◆ Task item
The expected answer is all of the entries, written out exactly.

◆ Data records
____

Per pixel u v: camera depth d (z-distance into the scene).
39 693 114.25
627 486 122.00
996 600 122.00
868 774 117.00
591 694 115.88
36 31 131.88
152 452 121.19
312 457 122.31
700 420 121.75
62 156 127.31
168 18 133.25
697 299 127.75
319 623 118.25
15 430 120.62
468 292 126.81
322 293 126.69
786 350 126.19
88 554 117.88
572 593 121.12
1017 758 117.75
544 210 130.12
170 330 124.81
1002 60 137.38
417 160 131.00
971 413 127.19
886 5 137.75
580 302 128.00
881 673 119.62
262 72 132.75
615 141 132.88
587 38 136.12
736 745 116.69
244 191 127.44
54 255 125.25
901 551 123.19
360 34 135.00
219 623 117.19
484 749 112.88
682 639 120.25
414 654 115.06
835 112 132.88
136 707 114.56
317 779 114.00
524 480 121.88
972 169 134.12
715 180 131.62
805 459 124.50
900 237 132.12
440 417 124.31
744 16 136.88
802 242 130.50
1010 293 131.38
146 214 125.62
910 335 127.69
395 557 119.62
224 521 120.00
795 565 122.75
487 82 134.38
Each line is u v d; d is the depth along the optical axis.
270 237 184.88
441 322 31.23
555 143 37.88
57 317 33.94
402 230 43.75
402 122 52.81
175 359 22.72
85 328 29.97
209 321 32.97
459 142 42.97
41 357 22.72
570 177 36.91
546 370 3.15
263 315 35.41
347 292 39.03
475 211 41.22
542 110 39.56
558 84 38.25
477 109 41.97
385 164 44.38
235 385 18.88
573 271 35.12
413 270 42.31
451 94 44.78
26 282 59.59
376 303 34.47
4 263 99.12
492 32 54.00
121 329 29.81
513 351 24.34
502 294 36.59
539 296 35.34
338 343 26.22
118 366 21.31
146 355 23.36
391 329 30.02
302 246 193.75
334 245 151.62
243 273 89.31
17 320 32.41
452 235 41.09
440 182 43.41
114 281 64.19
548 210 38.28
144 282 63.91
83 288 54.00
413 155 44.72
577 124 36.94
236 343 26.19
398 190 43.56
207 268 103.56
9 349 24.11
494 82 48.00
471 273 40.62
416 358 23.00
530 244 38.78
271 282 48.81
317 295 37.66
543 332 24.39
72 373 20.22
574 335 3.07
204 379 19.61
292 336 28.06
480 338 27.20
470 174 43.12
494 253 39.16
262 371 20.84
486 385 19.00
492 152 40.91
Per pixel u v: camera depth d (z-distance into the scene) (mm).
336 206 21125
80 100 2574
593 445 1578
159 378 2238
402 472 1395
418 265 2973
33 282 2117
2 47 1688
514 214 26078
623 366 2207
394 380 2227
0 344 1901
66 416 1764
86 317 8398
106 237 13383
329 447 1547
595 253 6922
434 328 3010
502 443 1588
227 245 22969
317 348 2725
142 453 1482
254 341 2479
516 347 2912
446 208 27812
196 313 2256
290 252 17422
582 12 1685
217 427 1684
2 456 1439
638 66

____

◆ Exercise solution
Per pixel u v: camera depth d (z-distance into the scene).
39 693 114.25
627 486 122.00
996 600 122.00
868 774 117.00
591 694 115.88
36 31 131.88
152 452 121.19
312 457 122.31
700 420 121.75
62 156 127.31
168 18 133.25
697 299 127.75
319 623 118.25
15 430 120.62
468 292 126.81
322 293 126.69
786 350 126.19
88 554 117.88
572 593 121.12
1017 758 117.75
544 210 130.12
170 330 124.81
1002 60 137.38
417 160 131.00
971 413 127.19
886 5 137.75
580 302 128.00
881 673 119.62
262 72 132.75
615 141 132.88
587 38 136.12
736 745 116.69
244 191 127.44
54 255 125.25
901 551 123.19
360 34 135.00
219 623 117.19
484 749 112.88
682 639 120.25
414 654 115.06
835 112 132.88
136 707 114.56
317 779 114.00
524 480 121.88
972 169 134.12
715 180 131.62
805 459 124.50
900 237 132.12
440 417 124.31
744 16 136.88
802 242 130.50
1010 293 131.38
146 214 125.62
910 335 127.69
395 557 119.62
224 521 120.00
795 565 122.75
487 82 134.38
Each line is u v d; d is the depth along the optical axis.
270 237 184.88
441 322 31.23
555 143 37.88
57 317 33.94
402 230 43.75
402 122 52.81
175 359 22.72
85 328 29.97
209 321 32.97
459 142 42.97
41 357 22.72
570 177 36.91
546 370 3.15
263 315 35.41
347 292 39.03
475 211 41.22
542 110 39.56
558 84 38.25
477 109 41.97
385 164 44.38
235 385 18.88
573 271 35.12
413 270 42.31
451 94 44.78
26 282 59.59
376 303 34.47
4 263 99.12
492 32 54.00
121 329 29.81
513 351 24.34
502 294 36.59
539 296 35.34
338 343 26.22
118 366 21.31
146 355 23.36
391 329 30.02
302 246 193.75
334 245 151.62
243 273 89.31
17 320 32.41
452 235 41.09
440 182 43.41
114 281 64.19
548 210 38.28
144 282 63.91
83 288 54.00
413 155 44.72
577 124 36.94
236 343 26.19
398 190 43.56
207 268 103.56
9 349 24.11
494 82 48.00
471 273 40.62
416 358 23.00
530 244 38.78
271 282 48.81
317 295 37.66
543 332 24.39
72 373 20.22
574 335 3.07
204 379 19.61
292 336 28.06
480 338 27.20
470 174 43.12
494 253 39.16
262 371 20.84
486 385 19.00
492 152 40.91
Per pixel u v: camera depth d (z-distance into the scene) (mm).
336 206 21125
80 100 2574
593 445 1578
159 378 2238
402 472 1395
418 265 2973
33 282 2117
2 47 1688
514 214 26078
623 366 2207
394 380 2227
0 344 1901
66 416 1764
86 317 8398
106 237 13383
329 447 1547
595 253 6922
434 328 3010
502 443 1588
227 245 22969
317 348 2725
142 453 1482
254 341 2479
516 347 2912
446 208 27812
196 313 2256
290 252 17422
582 12 1685
217 427 1684
2 456 1439
638 66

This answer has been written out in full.